Equity commitment approved

The company said it entered into a second amendment to the equity commitment agreement on Monday that increases the amount to be raised through a rights offering to $1.51 billion from $1,505,000,000 under the issuance of additional subscription rights.

In addition, the second amendment joined additional parties to the agreement, including holders of Overseas' 7½% senior notes due 2024.

Those parties are now obligated to support and vote in favor of the amended plan and have withdrawn their previously filed objections.

The agreement is backstopped by each commitment party.

As previously reported, each subscription right will entitle a holder that is an accredited investor or qualified institutional buyer and that votes in favor of the plan to purchase 12 class A shares or class A warrants for $3 per security.

All holders that are not participating eligible holders, including any eligible holder that decides not to participate in the rights offering, will receive one new class B share or class B warrant in exchange for their subscription right.

Overseas said holders of the class B shares and class B warrants will also have the future right to receive a share of up to 10% of the net recoveries of the company's claims asserted against Proskauer Rose LLP and some of its members.

The class B shares and the class B warrants are convertible, at the holder's option at any time, into class A shares and class A warrants, respectively, and will automatically convert on the 10th business day after the entry of a final order related to the litigation and the distribution of any net litigation recovery.

Exit financing

According to the 8-K, Overseas also received court approval of commitment documents from Jefferies Finance LLC under which Jefferies agreed to provide exit financing to support the plan.

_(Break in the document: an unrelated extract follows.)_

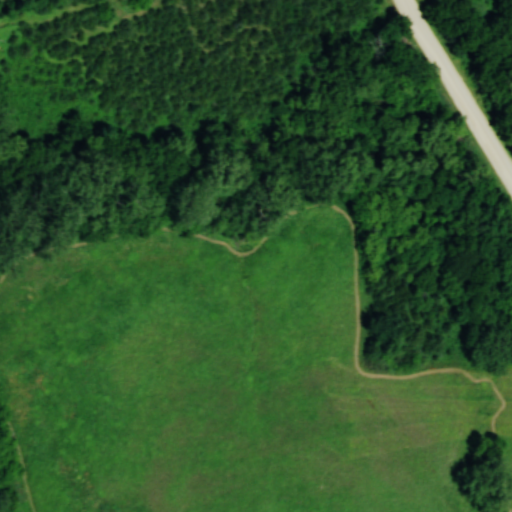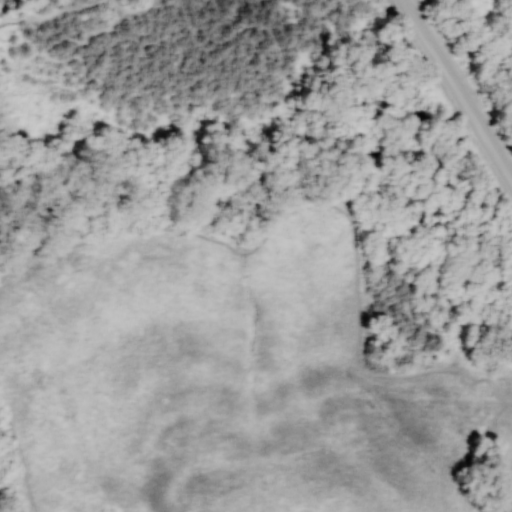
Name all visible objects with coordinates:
road: (459, 92)
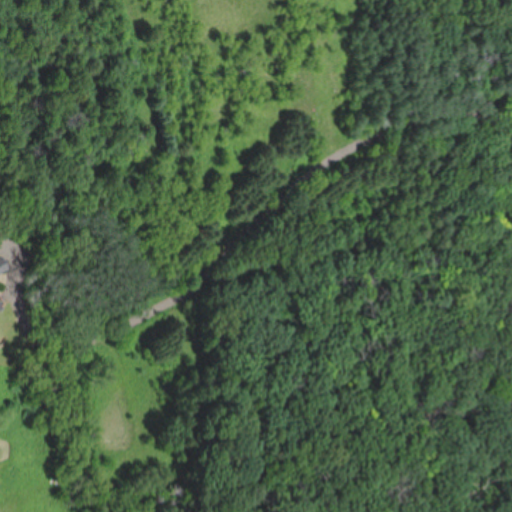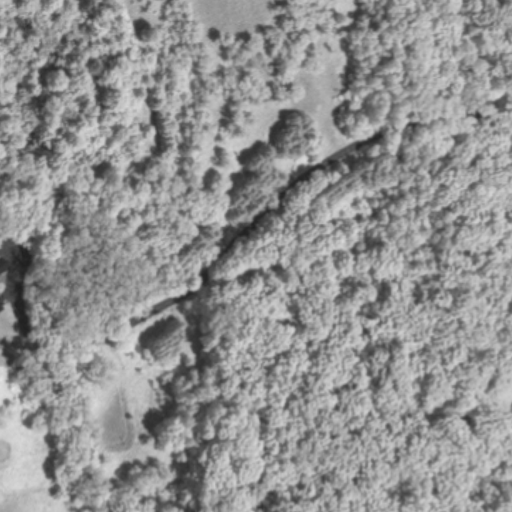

The proposed financing would consist of a $600 million term loan secured by a first lien on substantially all the debtors' U.S. Flag assets and a second lien on specified assets, a $600 million term loan secured by a first lien on substantially all the debtors' International Flag assets, a $75 million asset-based revolving loan facility secured by a first lien on some U.S. Flag assets and a second lien on substantially all the debtors' U.S. Flag assets and a $75 million revolving loan facility secured by a first lien on substantially all the debtors' International Flag assets.

The company said the full terms of the exit financing are still subject to bankruptcy court approval.

Overseas Shipholding, a New York-based tanker company, filed for bankruptcy on Nov. 14, 2012 in the U.S. Bankruptcy Court for the District of Delaware. Its Chapter 11 case number is 12-20000.